Shay et sa justice. C'était véritablement important pour lui. Et c'était une question pertinente, intéressante. En somme, une bonne question. Zéjaléa, elle aussi assise au coin du feu, s'empressa de répondre, un peu confuse, mais avec un désir certain de rassurer leur frère d'armes dans le doute.
« Pour moi, Shay, la Justice, c'est nous, c'est toi qui en y croyant la rend réelle. » conclut la jeune femme. Eileen opina. C'était intéressant.
« Moi je pense que la Justice n'existe pas. Ce n'est qu'un rêve. Beaucoup y croient, mais moi pas. Je ne crois que ce que je vois, et jusqu'à présent, je n'ai jamais vu la Justice faire une seule bonne action dans ce monde pourri. » renchérit rapidement Kaalan.
Cette fois-ci, elle haussa les épaules. Il était libre de croire ou de ne pas croire, ce qu'il voulait, après tout. C'était ça aussi, la justice. Elle se râcla la gorge, cherchant ses mots.
« … La justice, pour moi, c'est par exemple de laisser Kaalan ne pas y croire. La justice, je pense, il faut y croire pour qu'elle existe. Pour l'instant, on l'a perdue de vue, mais elle est sûrement au bout de notre quête.
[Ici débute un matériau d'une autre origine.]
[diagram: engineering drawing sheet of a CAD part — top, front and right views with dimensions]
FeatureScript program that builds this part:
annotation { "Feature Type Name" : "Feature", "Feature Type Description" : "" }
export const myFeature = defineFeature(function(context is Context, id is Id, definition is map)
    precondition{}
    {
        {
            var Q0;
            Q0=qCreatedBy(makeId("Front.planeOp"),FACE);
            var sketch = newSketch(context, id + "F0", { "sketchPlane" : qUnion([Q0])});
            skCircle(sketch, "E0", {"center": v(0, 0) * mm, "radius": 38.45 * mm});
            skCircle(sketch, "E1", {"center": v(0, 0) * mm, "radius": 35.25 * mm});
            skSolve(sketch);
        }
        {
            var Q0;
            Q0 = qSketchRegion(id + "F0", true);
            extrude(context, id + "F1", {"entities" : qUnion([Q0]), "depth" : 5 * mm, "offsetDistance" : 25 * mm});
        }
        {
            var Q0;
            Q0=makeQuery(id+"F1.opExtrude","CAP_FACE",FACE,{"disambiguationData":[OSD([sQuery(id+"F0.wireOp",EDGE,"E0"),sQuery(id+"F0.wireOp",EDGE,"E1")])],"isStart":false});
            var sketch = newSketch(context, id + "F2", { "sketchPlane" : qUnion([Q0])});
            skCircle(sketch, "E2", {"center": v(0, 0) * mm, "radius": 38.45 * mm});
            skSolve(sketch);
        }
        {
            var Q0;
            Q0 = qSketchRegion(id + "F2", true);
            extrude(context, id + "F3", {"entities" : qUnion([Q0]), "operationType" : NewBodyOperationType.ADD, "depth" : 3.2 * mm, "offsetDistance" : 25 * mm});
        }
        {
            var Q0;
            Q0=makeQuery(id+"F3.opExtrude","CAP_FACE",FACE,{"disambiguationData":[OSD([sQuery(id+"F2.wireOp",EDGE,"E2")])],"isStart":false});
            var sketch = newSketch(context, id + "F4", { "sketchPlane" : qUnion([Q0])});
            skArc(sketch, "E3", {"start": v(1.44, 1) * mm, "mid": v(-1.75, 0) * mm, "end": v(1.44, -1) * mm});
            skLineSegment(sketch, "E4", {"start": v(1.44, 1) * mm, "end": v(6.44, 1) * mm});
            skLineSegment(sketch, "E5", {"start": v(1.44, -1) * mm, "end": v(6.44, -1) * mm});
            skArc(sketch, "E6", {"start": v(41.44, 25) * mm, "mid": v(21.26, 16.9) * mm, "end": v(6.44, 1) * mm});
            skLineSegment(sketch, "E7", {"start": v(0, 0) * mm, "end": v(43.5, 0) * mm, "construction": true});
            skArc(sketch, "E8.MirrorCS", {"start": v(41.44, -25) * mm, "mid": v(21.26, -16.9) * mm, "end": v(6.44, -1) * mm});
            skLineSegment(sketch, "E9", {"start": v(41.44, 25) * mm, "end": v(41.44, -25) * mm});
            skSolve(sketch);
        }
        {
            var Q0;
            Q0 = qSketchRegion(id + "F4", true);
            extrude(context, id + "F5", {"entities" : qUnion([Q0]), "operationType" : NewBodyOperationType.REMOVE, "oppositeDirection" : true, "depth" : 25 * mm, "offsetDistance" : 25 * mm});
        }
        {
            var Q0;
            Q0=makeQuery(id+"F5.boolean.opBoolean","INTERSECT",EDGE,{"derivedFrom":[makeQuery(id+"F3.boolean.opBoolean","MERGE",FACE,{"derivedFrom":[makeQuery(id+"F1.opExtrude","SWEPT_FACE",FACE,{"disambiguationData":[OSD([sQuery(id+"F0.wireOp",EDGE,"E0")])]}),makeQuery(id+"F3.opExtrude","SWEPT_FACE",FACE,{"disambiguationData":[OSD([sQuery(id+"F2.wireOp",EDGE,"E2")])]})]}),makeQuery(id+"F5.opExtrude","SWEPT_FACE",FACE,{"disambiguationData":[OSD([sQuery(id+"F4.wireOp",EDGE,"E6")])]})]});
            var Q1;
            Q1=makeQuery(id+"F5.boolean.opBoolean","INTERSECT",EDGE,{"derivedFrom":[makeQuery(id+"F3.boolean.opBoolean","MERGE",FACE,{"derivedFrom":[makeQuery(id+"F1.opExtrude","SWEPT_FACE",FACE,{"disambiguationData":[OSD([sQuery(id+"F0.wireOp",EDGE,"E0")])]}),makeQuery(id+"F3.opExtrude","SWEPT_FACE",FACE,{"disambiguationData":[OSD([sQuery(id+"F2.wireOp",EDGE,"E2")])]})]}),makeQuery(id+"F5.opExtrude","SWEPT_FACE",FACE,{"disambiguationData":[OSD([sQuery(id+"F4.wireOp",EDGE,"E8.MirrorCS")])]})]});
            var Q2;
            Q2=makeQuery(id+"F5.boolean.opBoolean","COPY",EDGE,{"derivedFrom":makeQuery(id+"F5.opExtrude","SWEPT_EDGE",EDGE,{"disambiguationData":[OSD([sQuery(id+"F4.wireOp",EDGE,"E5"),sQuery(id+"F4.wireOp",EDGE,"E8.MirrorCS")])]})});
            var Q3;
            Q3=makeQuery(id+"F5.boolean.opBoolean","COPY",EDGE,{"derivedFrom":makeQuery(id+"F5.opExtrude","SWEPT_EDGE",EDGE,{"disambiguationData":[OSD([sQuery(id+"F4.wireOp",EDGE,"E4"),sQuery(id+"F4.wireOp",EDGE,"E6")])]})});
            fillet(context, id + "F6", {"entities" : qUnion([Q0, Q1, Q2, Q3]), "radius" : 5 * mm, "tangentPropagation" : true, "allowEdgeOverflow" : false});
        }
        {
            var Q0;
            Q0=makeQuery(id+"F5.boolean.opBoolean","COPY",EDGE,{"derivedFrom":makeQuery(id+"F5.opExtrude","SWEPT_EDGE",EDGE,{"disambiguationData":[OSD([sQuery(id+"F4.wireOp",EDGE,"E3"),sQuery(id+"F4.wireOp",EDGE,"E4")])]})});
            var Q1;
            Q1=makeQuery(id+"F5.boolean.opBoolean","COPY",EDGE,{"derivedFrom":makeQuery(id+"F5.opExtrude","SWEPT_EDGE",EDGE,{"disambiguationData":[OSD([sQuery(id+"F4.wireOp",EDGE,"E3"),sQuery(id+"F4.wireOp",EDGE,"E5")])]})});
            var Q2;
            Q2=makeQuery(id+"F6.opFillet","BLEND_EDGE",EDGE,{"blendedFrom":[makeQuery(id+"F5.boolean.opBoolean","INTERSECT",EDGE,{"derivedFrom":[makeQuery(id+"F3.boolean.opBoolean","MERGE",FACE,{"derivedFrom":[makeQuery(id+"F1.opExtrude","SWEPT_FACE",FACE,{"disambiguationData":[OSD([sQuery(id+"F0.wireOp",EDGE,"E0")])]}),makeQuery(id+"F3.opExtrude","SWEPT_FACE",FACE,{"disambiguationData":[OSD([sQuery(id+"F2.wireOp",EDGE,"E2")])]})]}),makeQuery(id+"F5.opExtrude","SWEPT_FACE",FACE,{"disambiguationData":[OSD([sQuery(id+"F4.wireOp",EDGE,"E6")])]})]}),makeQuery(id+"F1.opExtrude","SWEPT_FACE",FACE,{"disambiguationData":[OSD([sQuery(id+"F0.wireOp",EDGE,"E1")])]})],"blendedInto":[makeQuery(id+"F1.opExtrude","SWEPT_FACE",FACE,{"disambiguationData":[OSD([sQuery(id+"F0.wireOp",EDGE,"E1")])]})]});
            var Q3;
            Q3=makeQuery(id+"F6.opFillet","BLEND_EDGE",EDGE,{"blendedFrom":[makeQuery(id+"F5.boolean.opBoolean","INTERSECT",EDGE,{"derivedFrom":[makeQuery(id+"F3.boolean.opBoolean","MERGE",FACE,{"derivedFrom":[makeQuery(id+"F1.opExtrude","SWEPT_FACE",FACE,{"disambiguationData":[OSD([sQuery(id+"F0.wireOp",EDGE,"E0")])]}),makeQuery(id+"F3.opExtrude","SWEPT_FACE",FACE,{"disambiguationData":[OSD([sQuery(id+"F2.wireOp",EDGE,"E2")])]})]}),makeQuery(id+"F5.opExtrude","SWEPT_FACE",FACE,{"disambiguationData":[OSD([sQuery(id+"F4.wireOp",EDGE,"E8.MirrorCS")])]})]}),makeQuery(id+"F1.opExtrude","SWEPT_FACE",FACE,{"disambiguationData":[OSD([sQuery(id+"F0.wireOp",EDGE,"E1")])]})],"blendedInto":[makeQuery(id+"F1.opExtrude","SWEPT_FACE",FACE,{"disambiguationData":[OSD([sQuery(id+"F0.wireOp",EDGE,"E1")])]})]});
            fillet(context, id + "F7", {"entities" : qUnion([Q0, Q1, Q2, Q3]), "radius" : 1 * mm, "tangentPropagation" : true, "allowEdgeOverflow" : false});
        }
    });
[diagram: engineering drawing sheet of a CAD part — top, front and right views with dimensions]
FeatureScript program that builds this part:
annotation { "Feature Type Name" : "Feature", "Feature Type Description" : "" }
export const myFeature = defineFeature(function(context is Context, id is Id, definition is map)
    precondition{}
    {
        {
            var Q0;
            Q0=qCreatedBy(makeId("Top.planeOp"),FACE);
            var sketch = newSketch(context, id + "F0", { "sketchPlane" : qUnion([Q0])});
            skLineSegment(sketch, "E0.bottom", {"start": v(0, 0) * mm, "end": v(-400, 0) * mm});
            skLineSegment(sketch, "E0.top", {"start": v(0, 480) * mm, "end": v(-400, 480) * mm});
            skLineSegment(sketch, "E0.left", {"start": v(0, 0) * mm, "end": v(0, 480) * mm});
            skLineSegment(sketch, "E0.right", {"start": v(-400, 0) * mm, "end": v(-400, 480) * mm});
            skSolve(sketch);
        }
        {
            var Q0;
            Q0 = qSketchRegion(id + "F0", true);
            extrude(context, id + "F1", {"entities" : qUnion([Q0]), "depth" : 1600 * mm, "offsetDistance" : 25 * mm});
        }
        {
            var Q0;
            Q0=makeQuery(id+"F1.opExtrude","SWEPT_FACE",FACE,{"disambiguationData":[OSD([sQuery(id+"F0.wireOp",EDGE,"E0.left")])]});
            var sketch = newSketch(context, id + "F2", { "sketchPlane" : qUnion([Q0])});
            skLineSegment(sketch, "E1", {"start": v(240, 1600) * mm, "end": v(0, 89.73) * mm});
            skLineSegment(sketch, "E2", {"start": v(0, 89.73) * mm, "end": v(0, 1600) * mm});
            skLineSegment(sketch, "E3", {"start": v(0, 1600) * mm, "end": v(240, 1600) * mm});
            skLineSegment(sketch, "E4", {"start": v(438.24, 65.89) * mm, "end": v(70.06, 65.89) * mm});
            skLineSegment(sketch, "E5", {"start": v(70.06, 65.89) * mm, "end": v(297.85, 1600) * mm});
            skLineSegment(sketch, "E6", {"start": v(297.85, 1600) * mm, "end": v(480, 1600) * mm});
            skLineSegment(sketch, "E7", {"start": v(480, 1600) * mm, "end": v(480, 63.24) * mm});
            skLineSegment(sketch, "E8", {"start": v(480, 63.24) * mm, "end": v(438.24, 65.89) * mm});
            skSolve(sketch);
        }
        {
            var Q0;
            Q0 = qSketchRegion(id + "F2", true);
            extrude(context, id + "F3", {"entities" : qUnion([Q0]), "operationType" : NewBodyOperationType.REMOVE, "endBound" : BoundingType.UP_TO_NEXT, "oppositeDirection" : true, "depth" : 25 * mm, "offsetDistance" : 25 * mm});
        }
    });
La justice ce serait que tout le monde puisse en profiter. Que tout le monde soit égal. La justice, c'est que les gens qui font du mal soient remis sur le droit chemin. C'est que ceux qui font du bien soient au moins heureux. … C'est complexe, comme idée. Chacun en a sa propre vue, je pense. » pensa-t-elle à haute voix, avant de reprendre. « Mais il faut bien croire en quelque chose. Sois fort de tes opinions, Shay, c'est ça qui fait que tu es toi, que tu pourras arriver à nous retrouver le soleil. Qu'on arrivera tous ensemble à le retrouver. C'est ça aussi la justice je crois. Pour l'instant, elle sommeille, mais elle nous donne quand même la force d'aller la réveiller. »
Elle s'arrêta, peu fière de cette déclaration un peu confuse, mais haussa les épaules, se disant qu'au moins, elle aurait essayé. Rapidement, elle se pencha vers Shay, et lui souffla quelques mots à l'oreille.
« Oublie pas qu'on est tous là pour toi. »
Et puis, elle se redressa, jeta un coup d'oeil à la ronde, avisant un Flinn qui s'apprêtait probablement à exiger ce fameux combat à mains nues à Velk. Elle fit quelques pas en arrière.
Une seconde, elle s'immobilisa, hésitante.
Finalement, elle s'élança, et avala en courant la distance qui séparait Lifaen du camp.
Elle s'arrêta, même pas essoufflée – il ne s'agissait là que d'une bonne centaine de mètres, pas de quoi tuer un homme – et se planta devant le jeune homme, les yeux brillants d'un mélange de détermination et de curiosité intriguée, un sourire lui barrant le visage.
« Tu devrais pas rester seul. » dit-elle seulement, de but en blanc.